Let me say that from the U.S. point of view, and I think the point of view of many member states, what we have seen since April 1 is not encouraging, U.S. ambassador to the United Nations Susan Rice said.
If Assad uses the next seven days to intensify the violence, Rice said, the Security Council would need to respond urgently and seriously.
Human rights group Amnesty International said it had counted 232 deaths since Syria accepted Annan's proposals on March 27. The evidence shows that Assad's supposed agreement to the Annan plan is having no impact on the ground, it said.
Nevertheless, an advance party from the U.N. peacekeeping department was due in Syria shortly to discuss deploying a team of around 250 observers to monitor a ceasefire. It is headed by Norwegian General Robert Mood, Annan's spokesman said.
DAY OF VIOLENCE
The opposition Syrian Observatory for Human Rights, a British-based monitor which collates reports from inside Syria, said 58 civilians and 18 soldiers were killed on Tuesday.
It said 20 civilians died in Homs province, including 15 killed in bombardment, shooting and sniper fire in Homs city.
In Idlib province, 20 civilians and seven soldiers were killed in clashes in Taftanaz village, east of Idlib city. Rami Abdulrahman, head of the SOHR, said rebel fighters had hit at least two of the tanks bombarding the village.
The Syrian state news agency SANA said several terrorists and three security men were killed in Taftanaz. Armed terrorist groups ... were attacking citizens, and perpetrating acts of killing, kidnapping and planting explosives, it said.
At a poultry farm in a Dir Baalba orchard (Homs province), the terrorists killed a number of citizens in cold blood, mutilating and burning their bodies after kidnapping them. The terrorists also killed four women at one house in the same neighbourhood after storming it, SANA said.
Accounts of the violence can be difficult to verify because Syria's government restricts access to independent journalists.
Annan's peace plan is the latest international effort to end a year of bloodshed that began with peaceful protests against Assad's authoritarian rule. The envoy presented it to the Syrian leader on March 10 and got a positive reply 16 days later.
But his acceptance of a troop withdrawal has met scepticism among the Syrian opposition and its Western and Arab supporters.
Some analysts predict that huge numbers of Syrians would fill the streets to demand Assad's resignation if the threat of armed repression were lifted.
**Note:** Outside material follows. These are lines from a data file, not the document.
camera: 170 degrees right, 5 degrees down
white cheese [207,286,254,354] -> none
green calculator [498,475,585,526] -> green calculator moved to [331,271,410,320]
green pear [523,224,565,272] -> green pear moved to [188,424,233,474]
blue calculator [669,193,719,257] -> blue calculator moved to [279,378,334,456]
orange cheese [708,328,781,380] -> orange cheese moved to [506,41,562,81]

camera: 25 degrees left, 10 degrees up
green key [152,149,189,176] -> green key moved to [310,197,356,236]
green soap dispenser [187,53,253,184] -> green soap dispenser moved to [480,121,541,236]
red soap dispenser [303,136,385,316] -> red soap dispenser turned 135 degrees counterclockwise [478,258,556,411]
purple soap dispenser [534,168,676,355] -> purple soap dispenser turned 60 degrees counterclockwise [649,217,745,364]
Millions will start demonstrating and Assad can't afford to see this, said Randa Slim, from the Middle East Institute in Washington.
A video said to have been filmed in Damascus on Tuesday night showed a line of fire, probably from burning tyres, cutting off six lanes of traffic on a downtown expressway.
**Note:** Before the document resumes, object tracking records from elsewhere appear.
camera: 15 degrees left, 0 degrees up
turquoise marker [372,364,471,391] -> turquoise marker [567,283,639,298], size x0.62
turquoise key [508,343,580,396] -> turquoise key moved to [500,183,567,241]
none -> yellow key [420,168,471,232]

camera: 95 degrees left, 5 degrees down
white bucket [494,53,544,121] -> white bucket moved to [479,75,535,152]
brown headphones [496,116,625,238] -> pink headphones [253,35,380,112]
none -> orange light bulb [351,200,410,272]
The United Nations estimates Assad's forces have killed more than 9,000 people in the past year, while the government says about 3,000 security personnel have been killed by insurgents.
France said it would hold a meeting in the next two weeks to discuss sanctions on Syria to ensure they are implemented ahead of the next Friends of Syria meeting due to be held in Paris.
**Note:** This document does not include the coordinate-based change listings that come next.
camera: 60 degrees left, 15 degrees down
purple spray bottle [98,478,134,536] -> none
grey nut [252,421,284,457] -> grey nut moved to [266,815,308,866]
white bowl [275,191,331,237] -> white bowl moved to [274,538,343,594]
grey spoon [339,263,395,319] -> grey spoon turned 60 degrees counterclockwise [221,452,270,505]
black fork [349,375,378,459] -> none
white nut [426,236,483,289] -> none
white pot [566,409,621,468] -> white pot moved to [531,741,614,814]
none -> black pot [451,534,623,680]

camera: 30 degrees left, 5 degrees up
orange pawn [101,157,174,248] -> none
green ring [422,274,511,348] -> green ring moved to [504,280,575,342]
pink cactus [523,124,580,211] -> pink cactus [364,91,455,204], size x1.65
There is a final date of April 10, but it's from now that Mr Assad must begin implementing the immediate measures he has committed to, Foreign Ministry spokesman Bernard Valero said.
If the regime continues its refusals, its massacres, then it will be pouring scorn on and insulting the entire international community, he said.
But Syria's ally Russia again attacked the Friends of Syria group of Western and Arab nations who met in Istanbul at the weekend, saying it was undermining Annan's peace mission.
Everyone has supported Kofi Annan's plan, but decisions at the Friends of Syria group meeting aimed at arming the opposition and at new sanctions undermine peace efforts, state-run Itar-Tass quoted Foreign Minister Sergei Lavrov as saying.
Lavrov said that even if the opposition is armed to the teeth, it will not defeat the Syrian army. There will be slaughter for many years.
The Syrian news agency SANA said Foreign Minister Walid al-Moualem met the president of the International Committee of the Red Cross, Jakob Kellenberger, and agreed on a cooperation mechanism for humanitarian assistance. It gave no details.
Kellenberger was due to visit the southern city of Deraa near the border with Jordan on Wednesday. The region has suffered months of violence.
There has been no word on the ICRC's longstanding call for a daily two-hour ceasefire to allow aid to be delivered and wounded people to be evacuated.